** PASSAGE SHOWN follows **
Cell adhesion is a critical determinant of tissue architecture and tissue organization. Cadherin proteins mediate cell-cell adhesion in a calcium-dependent manner. The functional roles for cadherin proteins early in development and in adults, as well as the multiple disease phenotypes resulting from cadherin dysregulation, underscore the importance of cadherin proteins. Cadherin structure, force, and interaction dynamics are not yet completely understood because of lack of experimental platforms to study cadherin proteins. Engineered platforms with highly defined cadherin ligands presented in a controlled manner can be used to investigate cadherin-based adhesive force. Adhesive force measurement tools such as alkanethiols and micro-fabricated force array detectors promise to meet this challenge of elucidating how cadherin complex assembly and function develop in a spatiotemporal manner in human health and disease.

The goal of this thesis was to engineer adhesive surfaces that support cadherin-based adhesion as a model system to analyze cadherin-dependent forces. We have engineered two different types of surfaces, based on self-assembled monolayers of alkanethiols on gold surfaces as well as micro-fabricated post-array detectors that present isolated and purified VE-cadherin ligands.

We demonstrated the technology of the self-assembly of alkanethiols on gold surfaces in quantifying the adhesion strength of three different endothelial cell lines. We engineered surfaces with precisely controlled cell-adhesive areas passively adsorbed with VE-cadherin. We then evaluated adhesion strength values and perturbed cadherin binding using functional blocking antibodies or calcium chelators abrogated adhesion strength. Ligand density and contact time mediate the strength of adhesion of a cell to its substrate. Functional blocking antibodies and calcium chelators eliminate adhesion strength.
** End of PASSAGE SHOWN **
** SOURCE DATA follows **
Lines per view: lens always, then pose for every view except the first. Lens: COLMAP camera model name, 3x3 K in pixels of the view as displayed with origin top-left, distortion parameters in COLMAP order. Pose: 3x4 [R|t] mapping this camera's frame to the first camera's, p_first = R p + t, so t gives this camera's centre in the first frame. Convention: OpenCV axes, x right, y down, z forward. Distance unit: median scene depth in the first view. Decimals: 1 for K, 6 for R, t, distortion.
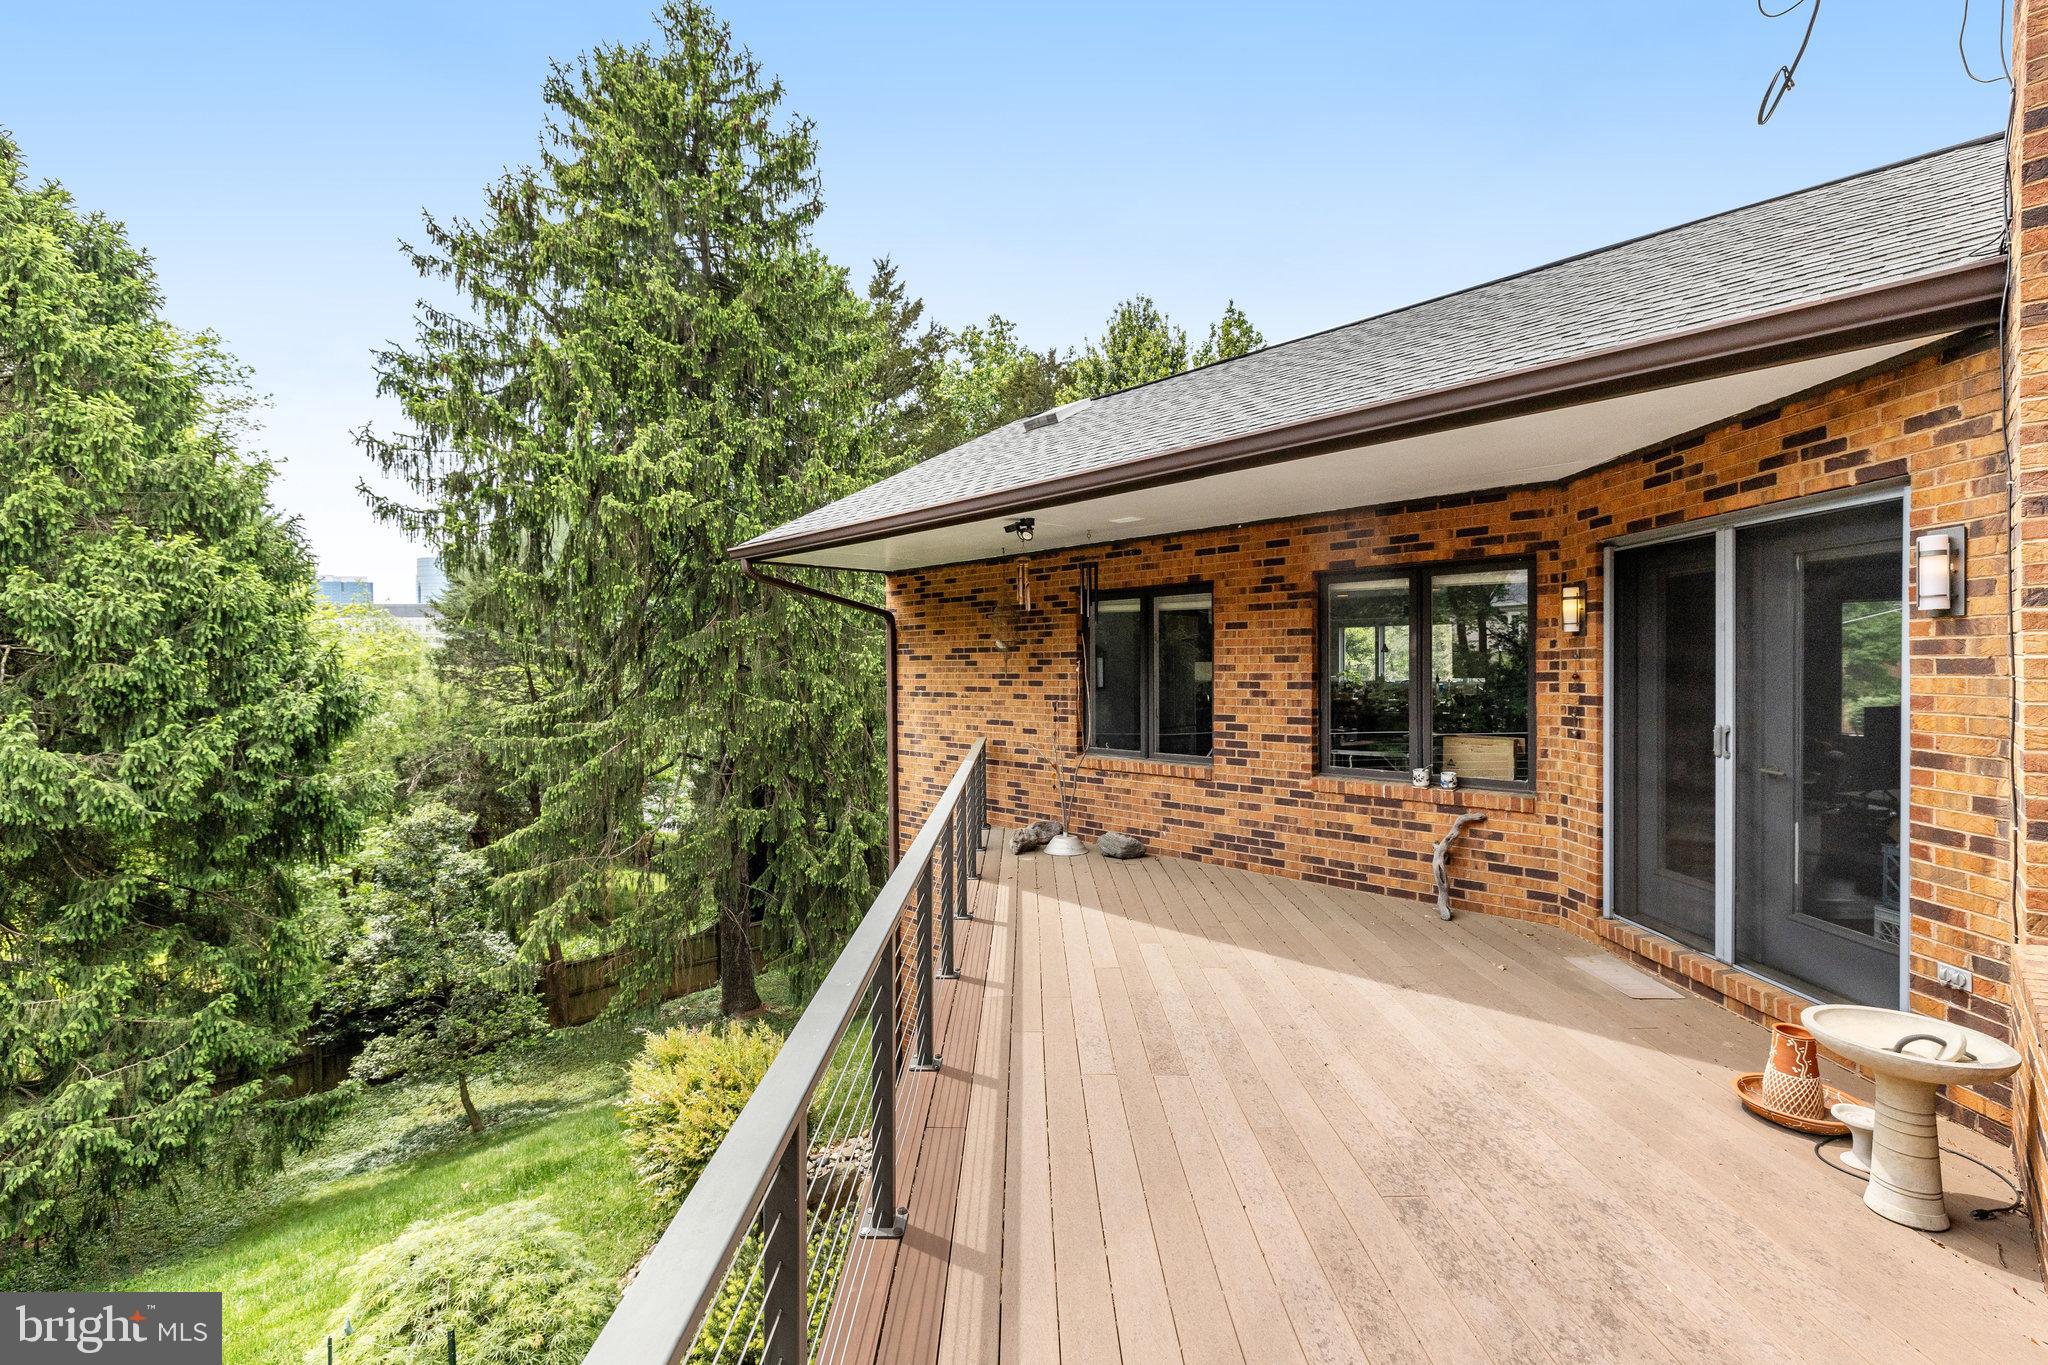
lens RADIAL K [[895.0, 0, 1006.7], [0, 895.0, 671.7], [0, 0, 1]] dist [0.009803, -0.002250]
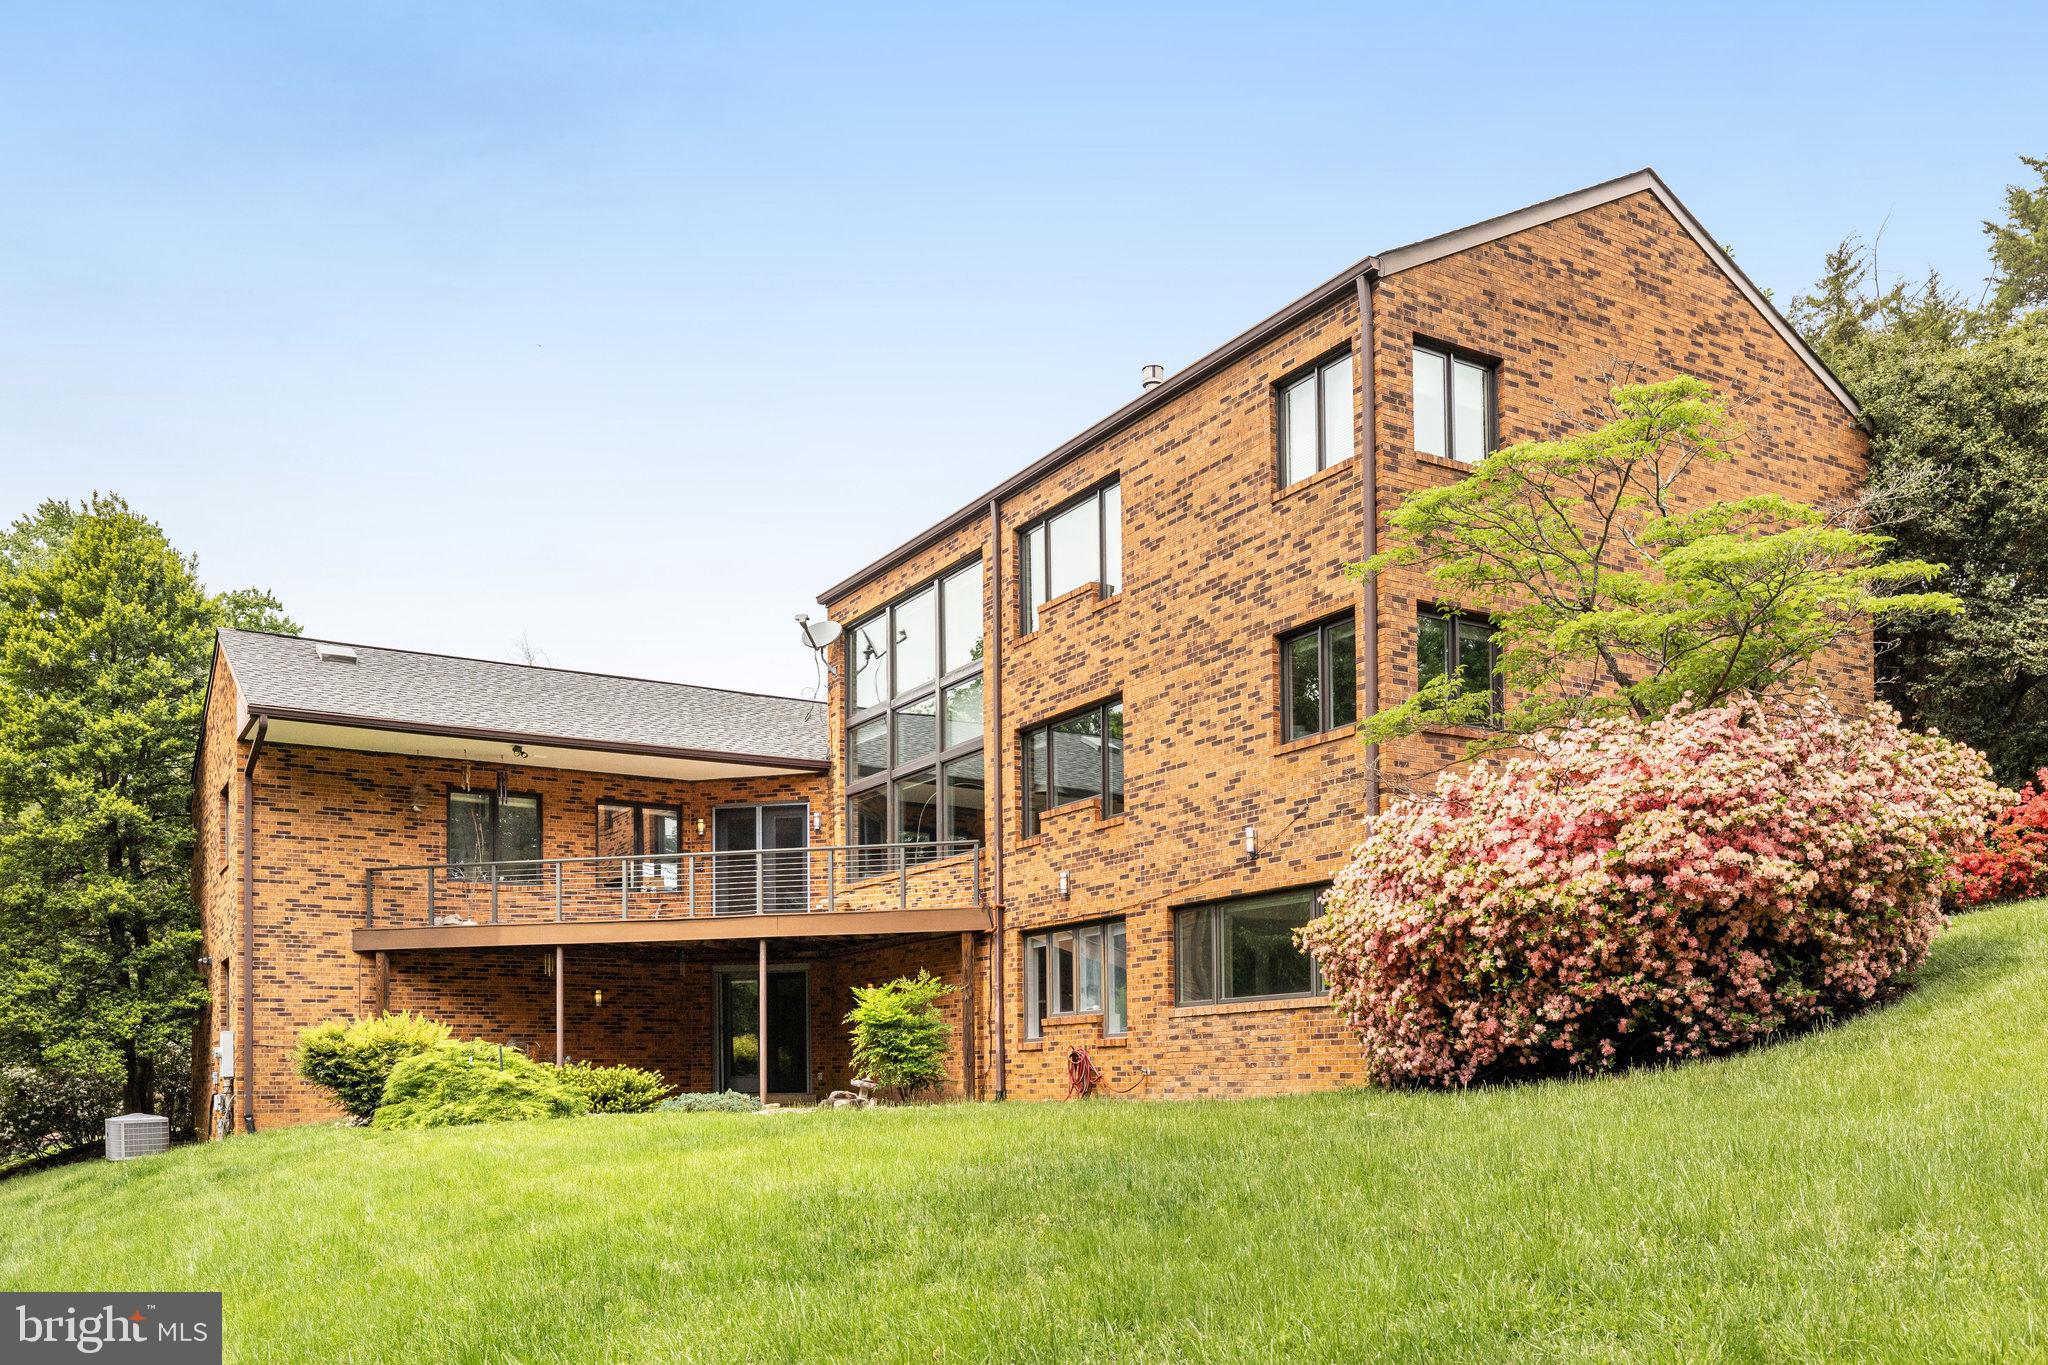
** End of SOURCE DATA **
● DIRECTIONS:
- A) In the cadherin passage, how do cadherin proteins mediate cell-cell adhesion?
- B) List every aspect of cadherin that the cadherin passage says is not yet completely understood.
- C) Quote everything in the cadherin passage from "We demonstrated the" down to "eliminate adhesion strength.".

● TASK SOLUTIONS:
- A) In a calcium-dependent manner.

- B) Structure, force, interaction dynamics

- C)
We demonstrated the technology of the self-assembly of alkanethiols on gold surfaces in quantifying the adhesion strength of three different endothelial cell lines. We engineered surfaces with precisely controlled cell-adhesive areas passively adsorbed with VE-cadherin. We then evaluated adhesion strength values and perturbed cadherin binding using functional blocking antibodies or calcium chelators abrogated adhesion strength. Ligand density and contact time mediate the strength of adhesion of a cell to its substrate. Functional blocking antibodies and calcium chelators eliminate adhesion strength.